On the freight side, the American Trucking Assns. (ATA) reported that its for-hire truck tonnage index jumped 3.1% in January, following a 1.3% increase in December 2009. Compared with January 2009, the tonnage index surged 5.7% – marking the best year-over-year reading since January 2005.
These index readings, coupled with anecdotal reports from carriers, indicate to ATA chief economist Bob Costello that both the trucking industry and the economy are clearly in a recovery mode. “While I don’t expect tonnage to continue growing as robustly as it did in January, the industry is finally moving in the right direction,” he said. “Although there are still risks that could throw the rebound off track, the likelihood of that happening continues to diminish.”
Yet the industry isn’t out of the woods yet. For all of 2009, ATA said its tonnage index was off 8.7%, revised downward from a previously reported 8.3%. That’s the largest annual decrease since a 12.3% plunge in 1982.
That data, according to other analysts, shows that a truly robust recovery is still a ways off. “You can have a good month, but you can’t look at look just a month’s worth of data and see any big trend developing,” Kenny Vieth, partner and senior analyst with ACT Research, told FleetOwner. “We’re not seeing a lifting of all boats here.”
“While freight is turning positive and expected U.S. GDP growth for 2010 is edging higher, the combination of excess capacity and the impact of the EPA [emissions] mandate will hold Class 8 equipment demand this year essentially to flat compared to 2009,” said Eric Starks, president of FTR Associates.
Starks told FleetOwner that as freight comes back into the market, improving volumes could absorb some, but not all, of the “equipment overhang” bedeviling trucking.
“While many would like to see a good upsurge in Class 8 demand this year because of the improving economy, our analysis continues to see a disconnect between the 2010 freight and equipment production outlooks,” he explained. “We continue to caution against optimism especially in the first half of the year, because of the huge overhang in excess, idle equipment.”
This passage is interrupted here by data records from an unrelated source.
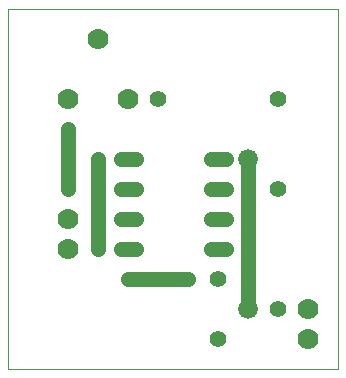
<source format=gtl>
G75*
%MOIN*%
%OFA0B0*%
%FSLAX25Y25*%
%IPPOS*%
%LPD*%
%AMOC8*
5,1,8,0,0,1.08239X$1,22.5*
%
%ADD10C,0.00000*%
%ADD11C,0.05543*%
%ADD12C,0.07000*%
%ADD13C,0.05150*%
%ADD14C,0.03100*%
%ADD15C,0.05000*%
%ADD16C,0.06600*%
D10*
X0001000Y0001000D02*
X0001000Y0121000D01*
X0111000Y0121000D01*
X0111000Y0001000D01*
X0001000Y0001000D01*
D11*
X0071000Y0011000D03*
X0071000Y0031000D03*
X0091000Y0021000D03*
X0091000Y0061000D03*
X0091000Y0091000D03*
X0051000Y0091000D03*
D12*
X0041000Y0091000D03*
X0031000Y0111000D03*
X0021000Y0091000D03*
X0021000Y0051000D03*
X0021000Y0041000D03*
X0101000Y0021000D03*
X0101000Y0011000D03*
D13*
X0073575Y0041000D02*
X0068425Y0041000D01*
X0068425Y0051000D02*
X0073575Y0051000D01*
X0073575Y0061000D02*
X0068425Y0061000D01*
X0068425Y0071000D02*
X0073575Y0071000D01*
X0043575Y0071000D02*
X0038425Y0071000D01*
X0038425Y0061000D02*
X0043575Y0061000D01*
X0043575Y0051000D02*
X0038425Y0051000D01*
X0038425Y0041000D02*
X0043575Y0041000D01*
D14*
X0041000Y0031000D03*
X0031000Y0041000D03*
X0021000Y0061000D03*
X0031000Y0071000D03*
X0021000Y0081000D03*
X0061000Y0031000D03*
D15*
X0041000Y0031000D01*
X0031000Y0041000D02*
X0031000Y0071000D01*
X0021000Y0061000D02*
X0021000Y0081000D01*
X0081000Y0071000D02*
X0081000Y0021000D01*
D16*
X0081000Y0021000D03*
X0081000Y0071000D03*
M02*

</source>
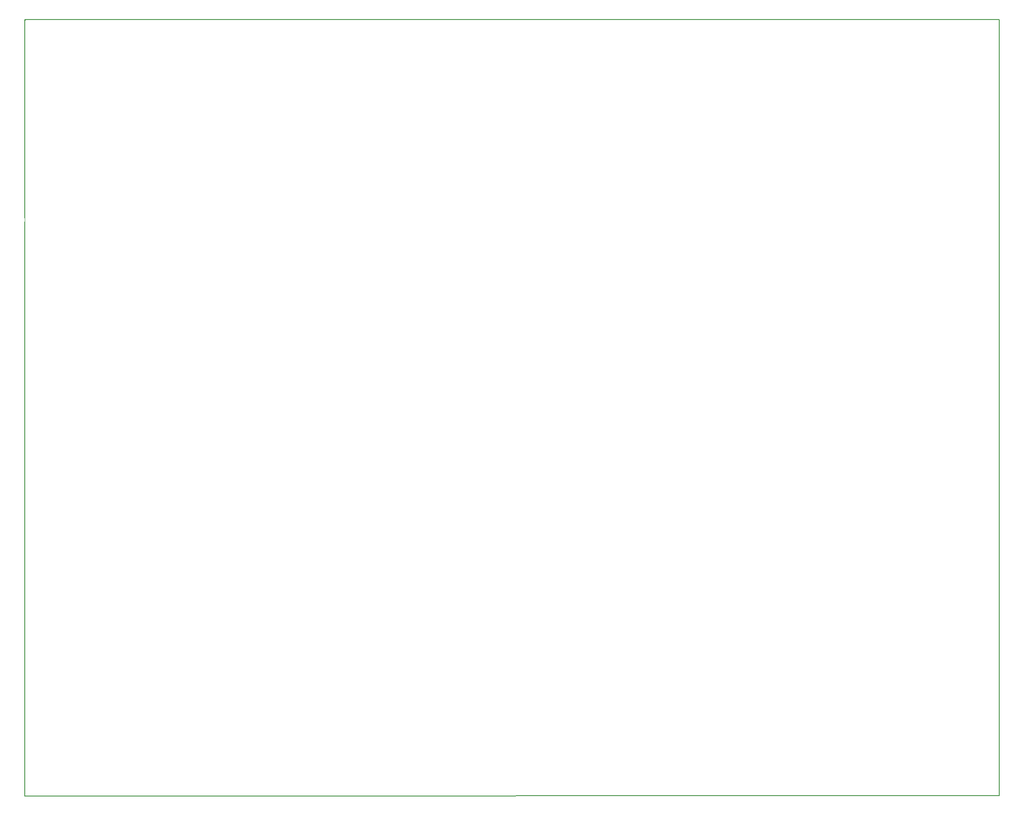
<source format=gbr>
%TF.GenerationSoftware,KiCad,Pcbnew,(5.1.9)-1*%
%TF.CreationDate,2021-04-02T12:34:59-05:00*%
%TF.ProjectId,FM Towns Pico Adapter,464d2054-6f77-46e7-9320-5069636f2041,rev?*%
%TF.SameCoordinates,Original*%
%TF.FileFunction,Profile,NP*%
%FSLAX46Y46*%
G04 Gerber Fmt 4.6, Leading zero omitted, Abs format (unit mm)*
G04 Created by KiCad (PCBNEW (5.1.9)-1) date 2021-04-02 12:34:59*
%MOMM*%
%LPD*%
G01*
G04 APERTURE LIST*
%TA.AperFunction,Profile*%
%ADD10C,0.050000*%
%TD*%
%TA.AperFunction,Profile*%
%ADD11C,0.152400*%
%TD*%
G04 APERTURE END LIST*
D10*
X40180000Y-22080000D02*
X40190000Y-22080000D01*
X40180000Y-22230000D02*
X40180000Y-22080000D01*
X40080000Y-22020000D02*
X40200000Y-22070000D01*
X40080000Y-22240000D02*
X40080000Y-22020000D01*
X40090000Y-22030000D02*
X40090000Y-22250000D01*
X40210000Y-22020000D02*
X40210000Y-22030000D01*
X40130000Y-22290000D02*
X40210000Y-22020000D01*
X230124000Y-22034500D02*
X230124000Y-22098000D01*
D11*
X40132000Y-22034500D02*
X230124000Y-22034500D01*
D10*
X40132000Y-22225000D02*
X40132000Y-22034500D01*
D11*
X230124000Y-22098000D02*
X230124000Y-173482000D01*
X40132000Y-173609000D02*
X230124000Y-173482000D01*
X40132000Y-60706000D02*
X40132000Y-22225000D01*
D10*
X40132000Y-61468000D02*
X40132000Y-60706000D01*
D11*
X40132000Y-135509000D02*
X40132000Y-173609000D01*
X40132000Y-61468000D02*
X40132000Y-135763000D01*
M02*

</source>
The same concerns are prevalent on the trailer side of the industry’s equipment ledger, said ACT’s Vieth. January 2010 commercial trailer net orders were up 10% from January 2008 and relatively consistent with weak recent trends, he noted, but performance within individual trailer segments varied widely from strong to weak.
Flatbed and heavy lowbed markets, both closely tied to the construction sector, posted very weak net orders, added Vieth, with reefer trailers along with tank and dump trailers posting stronger net order numbers in January.
“Consistent with what we are seeing in the overall economy, sector performance can vary materially while the overall economy trudges slowly forward,” he said. “The outlook for trailer production going forward should be slightly positive as backlogs begin to build and inventories remain relatively low. But doing ’better’ is really only a relative term here . In large measure, the [trailer manufacturing] industry is still sucking air.”